Cuando la resaca impone su infortunio


El exceso de alcohol te hace perder el tono narrativo en las mañanas veraniegas. La ventana enmarcada en azul cobalto, los primeros rayos de un sol desteñido, el mentiroso café endulzado con sucralosa, un nuevo libro de Cormac MacCarthy, canciones de Titi Robin bajadas de Youtube, la magdalena proustiana interpretada por una sopaipilla grasienta. Nada ayuda cuando la resaca impone su infortunio. Entonces el corazón simula secarse, la memoria se obstina en arrancar de los dogos de la noche, no mueves la silla que entorpece el camino ni pisas una sola secuencia de vida razonable.

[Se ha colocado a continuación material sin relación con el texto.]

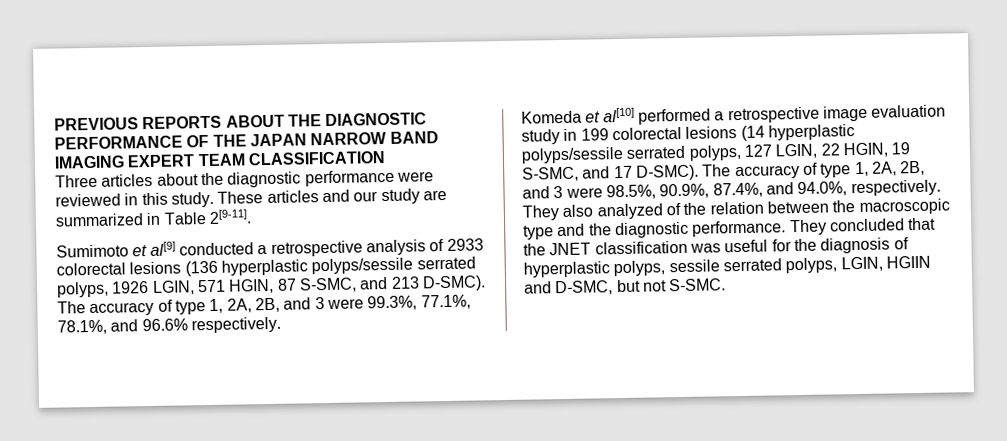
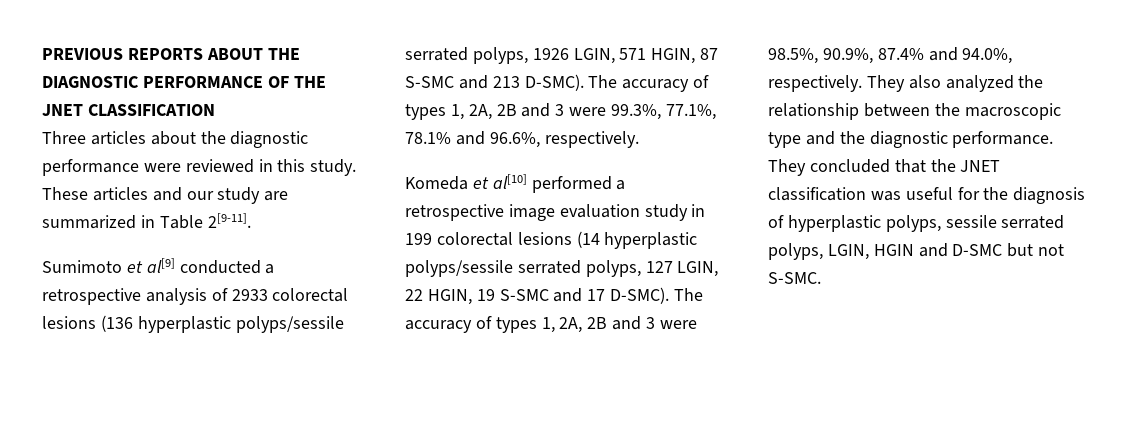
[249,131,439,147] [54,153,246,169] JAPAN NARROW BAND IMAGING EXPERT TEAM -> [42,104,83,116] JNET
[298,277,357,293] S-SMC, -> [405,76,454,88] S-SMC
[174,297,280,315] type 1, 2A, 2B, -> [405,104,517,120] types 1, 2A, 2B
[57,318,188,335] 78.1%, and 96.6% -> [405,131,540,148] 78.1% and 96.6%,
[522,166,579,182] S-SMC, -> [499,289,549,301] S-SMC
[820,160,926,178] type 1, 2A, 2B, -> [495,317,608,333] types 1, 2A, 2B
[712,182,763,198] 87.4%, -> [877,48,924,60] 87.4%
[665,201,764,216] of the relation -> [1018,75,1044,88] [768,103,859,120] the relationship
[885,255,931,269] [524,280,614,296] HGIIN and D-SMC, -> [873,243,1003,257] HGIN and D-SMC

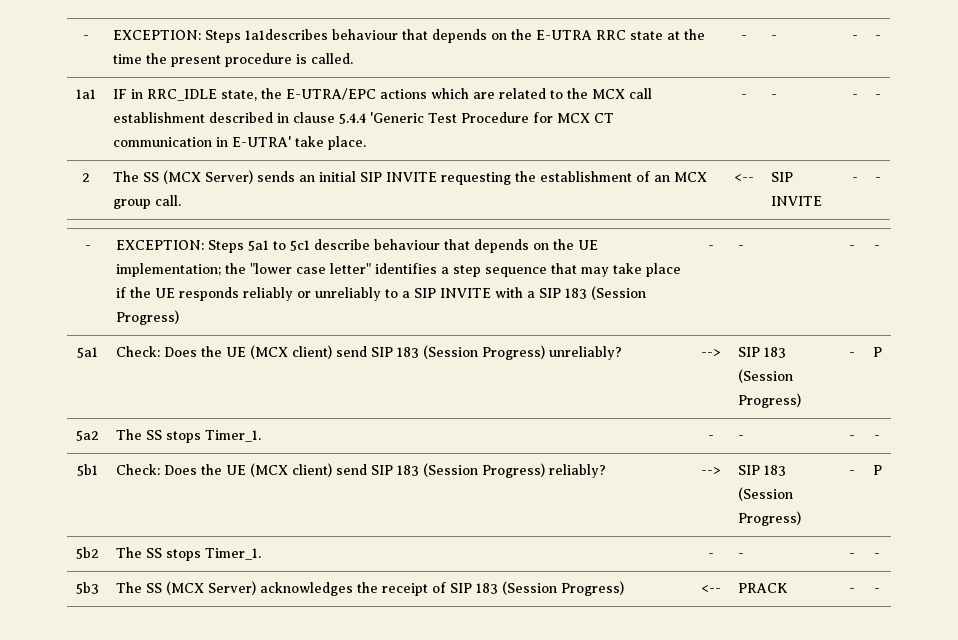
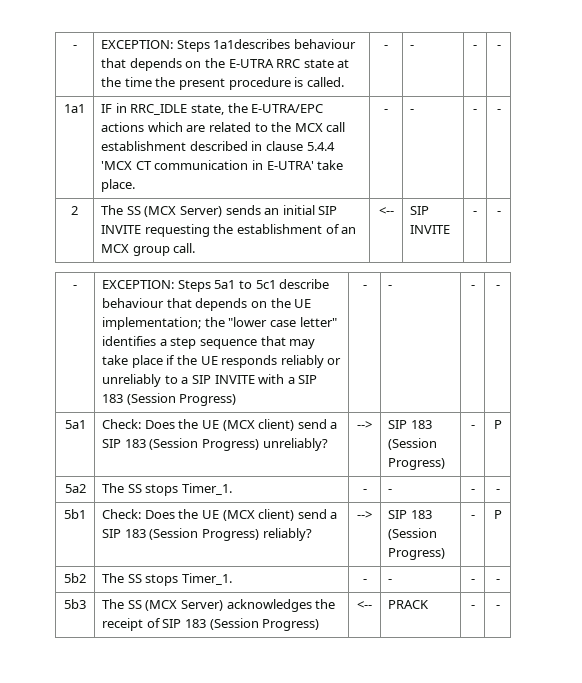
[369,112,591,123] 'Generic Test Procedure for MCX -> [101,161,133,170] 'MCX
(367, 351) none -> [330,422,338,429] a
(367, 469) none -> [330,512,338,519] a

Te detienes ante una pared y no sabes cómo traspasarla ni qué sentido tendría hacerlo. Si logras encontrar el baño te quedas allí para siempre, de pie, aunque encorvado, ante un espejo que te devuelve retazos de lo que creíste ser. Pareces más viejo de ese lado. Más apagado, menos cínico. Un toro adulto diluído en ácido sulfúrico. Canas multiplicadas, patas de gallo, frente de Nietzsche, jeta de Droopy. La existencia se te disuelve en saliva amarga, en nudos de culpa atropellados en la garganta. Eres literalmente una mierda humana, escalofriantemente idiota, sin objetos ni objetivos, un monstruoso ego de oro jubilado en guiñapo.


Pintura: Rufino Tamayo. Hombre y su sombra.